Methods and attributes

For a complete list of methods and attributes available for the objects returned by open_dataset, please see Dataset. Here, a subset of stable and commonly used methods and attributes are described in more detail.

Warning

All methods and attributes will take into account any subsetting, selecting, or combining used to construct the final dataset, with the exception of statistics, which will return the values of the first dataset encountered. See Statistics for more details.

Methods

__len__()

The number of rows (dates) in the dataset.

__getitem__(key)

Access the dataset’s data values.

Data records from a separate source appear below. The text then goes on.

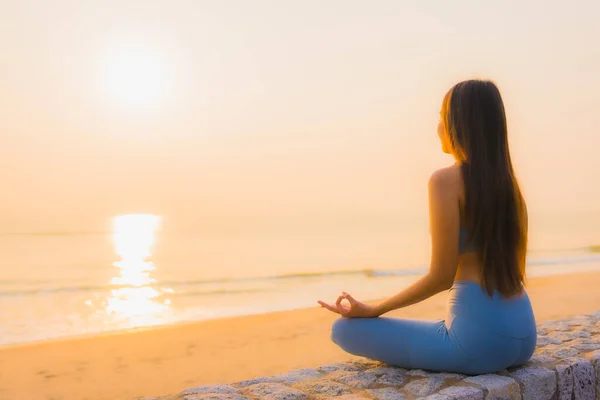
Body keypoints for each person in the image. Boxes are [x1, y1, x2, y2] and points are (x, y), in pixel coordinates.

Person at [317, 79, 537, 375]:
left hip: (479, 344)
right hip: (524, 335)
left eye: (441, 118)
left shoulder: (445, 181)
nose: (438, 128)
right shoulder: (511, 187)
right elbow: (517, 269)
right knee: (436, 330)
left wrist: (374, 309)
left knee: (344, 330)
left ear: (459, 123)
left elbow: (441, 276)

With a few exceptions, the package supports the same indexing and slicing as NumPy. The following examples are valid:

ds[0]
ds[-1]
ds[0:10]
ds[0:10:2]
ds[0, 1, :]

The data returned is a NumPy array. Please note that Zarr will load the entire dataset into memory if you use a syntax like ds[:].

metadata()

Returns the dataset’s metadata.

provenance()

Returns the dataset’s provenance information.

source(index)

For debugging. Given the index of a variable, this will return from which Zarr store it will be loaded. This is useful for debugging combining datasets with join.

tree()

For debugging. Returns the dataset’s internal tree structure.

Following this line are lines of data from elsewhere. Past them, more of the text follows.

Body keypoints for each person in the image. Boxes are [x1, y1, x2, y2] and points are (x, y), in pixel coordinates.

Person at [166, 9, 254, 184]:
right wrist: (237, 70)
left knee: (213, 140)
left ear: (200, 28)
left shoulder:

statistics_tendencies(delta):

Statistics tendencies are statistics of the difference between two dates, typically over 1h, 3h, 6h, 12h and 24h, depending on the underlying frequency of the dataset. The delta is given in hours, or as a datetime.timedelta. See statistics: below for the format of the returned information.

Attributes

shape:

A tuple of the dataset’s dimensions.

field_shape:

The original shape of a single field, either 1D or 2D. When building datasets, the fields are flattened to 1D.

dtype:

The dataset’s NumPy data type.

dates:

The dataset’s dates, as a NumPy vector of datetime64 objects.

frequency:

The dataset’s frequency (i.e., the delta between two consecutive dates) in hours.

latitudes:

The dataset’s latitudes as a NumPy vector.

longitudes:

The dataset’s longitudes as a NumPy vector.

statistics:

The dataset’s statistics. This is a dictionary with the following entries:

{
    "mean": ...,
    "stdev": ...,
    "minimum": ...,
    "maximum": ...,
}

Each entry is a NumPy vector with the same length as the number of variables, each element corresponding to a variable. You can therefore use it like:

values = ds[0]
normalised = (values - dataset.statistics["mean"]) / dataset.statistics["stdev"]

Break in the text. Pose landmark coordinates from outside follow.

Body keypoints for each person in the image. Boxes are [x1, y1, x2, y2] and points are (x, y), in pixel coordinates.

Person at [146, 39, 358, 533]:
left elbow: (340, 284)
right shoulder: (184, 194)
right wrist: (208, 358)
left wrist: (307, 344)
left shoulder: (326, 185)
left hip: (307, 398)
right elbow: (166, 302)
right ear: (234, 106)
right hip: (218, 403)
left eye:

Use the name_to_index attribute to map variable names to indices.

resolution:

The dataset’s resolution.

name_to_index:

A dictionary mapping variable names to their indices.

print(dataset.name_to_index["2t"])
variables:

A list of the dataset’s variable names, in the order they appear in the dataset.

missing:

The set of indices of the missing dates.

grids:

A tuple of the number of grid points for each dataset that is combined with the grids method.